● ASSIGNMENT
So long as no pictures are carried over, output the records below exactly.

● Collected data

---------------

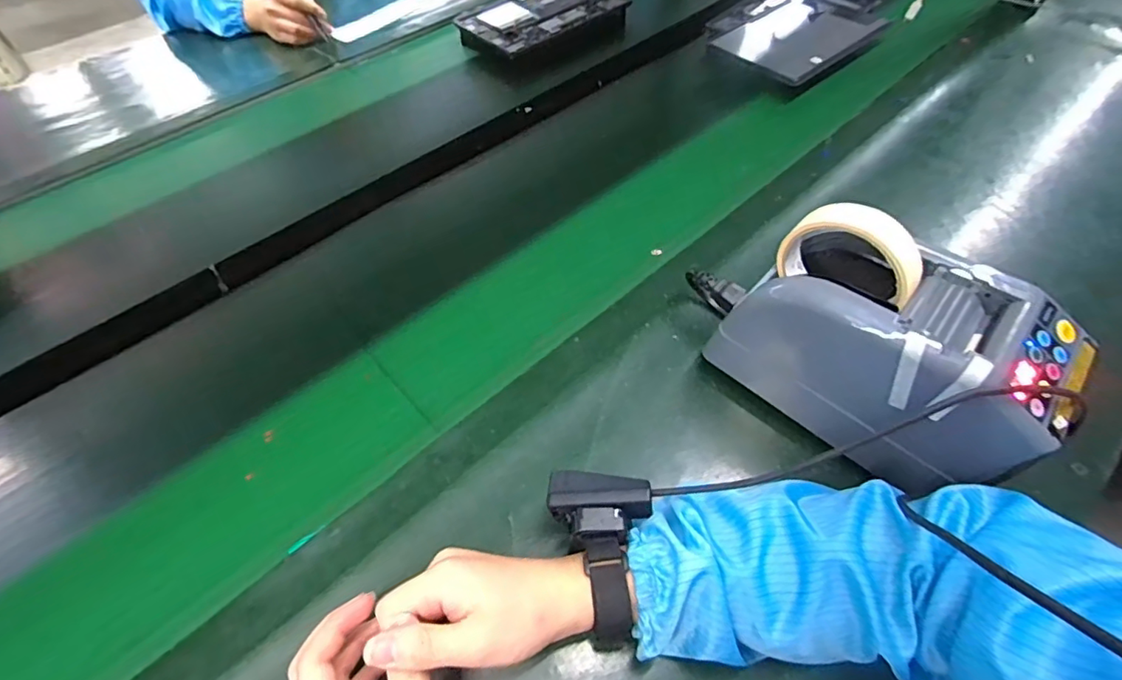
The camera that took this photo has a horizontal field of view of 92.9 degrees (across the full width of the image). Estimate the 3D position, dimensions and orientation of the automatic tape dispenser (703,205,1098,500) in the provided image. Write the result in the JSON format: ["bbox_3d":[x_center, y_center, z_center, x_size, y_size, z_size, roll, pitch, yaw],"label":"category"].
[{"bbox_3d":[0.237,-0.002,0.400,0.228,0.154,0.115,37,63,26],"label":"automatic tape dispenser"}]

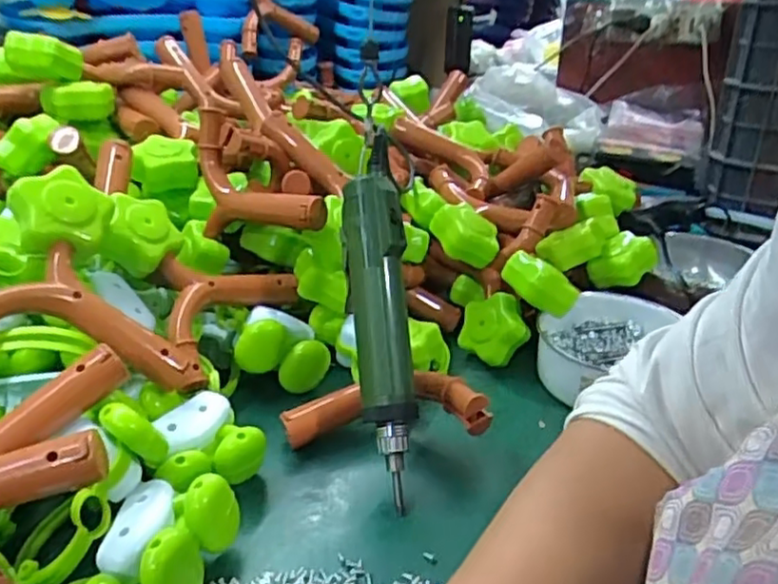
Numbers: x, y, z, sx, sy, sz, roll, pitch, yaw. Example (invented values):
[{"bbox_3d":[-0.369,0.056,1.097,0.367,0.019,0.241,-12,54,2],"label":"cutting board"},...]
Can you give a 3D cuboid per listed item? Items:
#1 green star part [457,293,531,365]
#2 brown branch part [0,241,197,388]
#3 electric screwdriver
[{"bbox_3d":[0.102,0.037,0.651,0.030,0.067,0.063,25,25,-49],"label":"green star part"},{"bbox_3d":[-0.213,0.020,0.461,0.170,0.071,0.090,17,14,-37],"label":"brown branch part"},{"bbox_3d":[-0.008,0.018,0.516,0.040,0.272,0.050,-4,-6,-10],"label":"electric screwdriver"}]

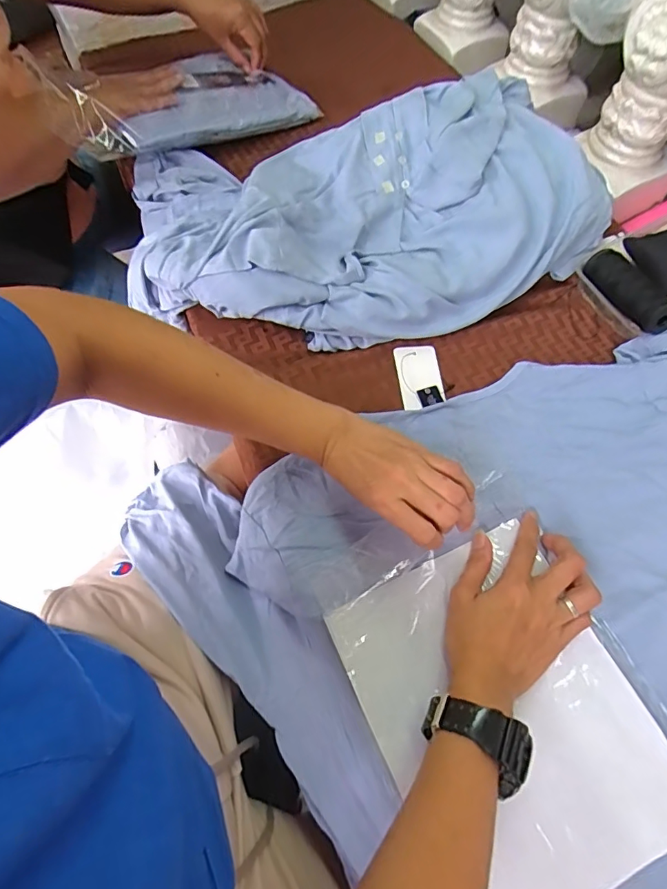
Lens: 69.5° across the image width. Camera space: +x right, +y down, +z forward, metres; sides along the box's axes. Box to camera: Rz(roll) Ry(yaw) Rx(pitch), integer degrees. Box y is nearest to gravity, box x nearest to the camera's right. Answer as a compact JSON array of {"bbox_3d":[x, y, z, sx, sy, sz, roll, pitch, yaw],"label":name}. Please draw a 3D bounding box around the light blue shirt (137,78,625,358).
[{"bbox_3d":[0.037,-0.273,0.572,0.556,0.081,0.330,-11,65,-4],"label":"light blue shirt"}]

---------------

● SOLUTION TO THIS PROBLEM
The camera that took this photo has a horizontal field of view of 92.9 degrees (across the full width of the image). Estimate the 3D position, dimensions and orientation of the automatic tape dispenser (703,205,1098,500) in the provided image. Write the result in the JSON format: ["bbox_3d":[x_center, y_center, z_center, x_size, y_size, z_size, roll, pitch, yaw],"label":"category"].
[{"bbox_3d":[0.237,-0.002,0.400,0.228,0.154,0.115,37,63,26],"label":"automatic tape dispenser"}]

Numbers: x, y, z, sx, sy, sz, roll, pitch, yaw. Example (invented values):
[{"bbox_3d":[-0.369,0.056,1.097,0.367,0.019,0.241,-12,54,2],"label":"cutting board"},...]
Can you give a 3D cuboid per listed item? Items:
#1 green star part [457,293,531,365]
#2 brown branch part [0,241,197,388]
#3 electric screwdriver
[{"bbox_3d":[0.102,0.037,0.651,0.030,0.067,0.063,25,25,-49],"label":"green star part"},{"bbox_3d":[-0.213,0.020,0.461,0.170,0.071,0.090,17,14,-37],"label":"brown branch part"},{"bbox_3d":[-0.008,0.018,0.516,0.040,0.272,0.050,-4,-6,-10],"label":"electric screwdriver"}]

Lens: 69.5° across the image width. Camera space: +x right, +y down, +z forward, metres; sides along the box's axes. Box to camera: Rz(roll) Ry(yaw) Rx(pitch), integer degrees. Box y is nearest to gravity, box x nearest to the camera's right. Answer as a compact JSON array of {"bbox_3d":[x, y, z, sx, sy, sz, roll, pitch, yaw],"label":name}. Please draw a 3D bounding box around the light blue shirt (137,78,625,358).
[{"bbox_3d":[0.037,-0.273,0.572,0.556,0.081,0.330,-11,65,-4],"label":"light blue shirt"}]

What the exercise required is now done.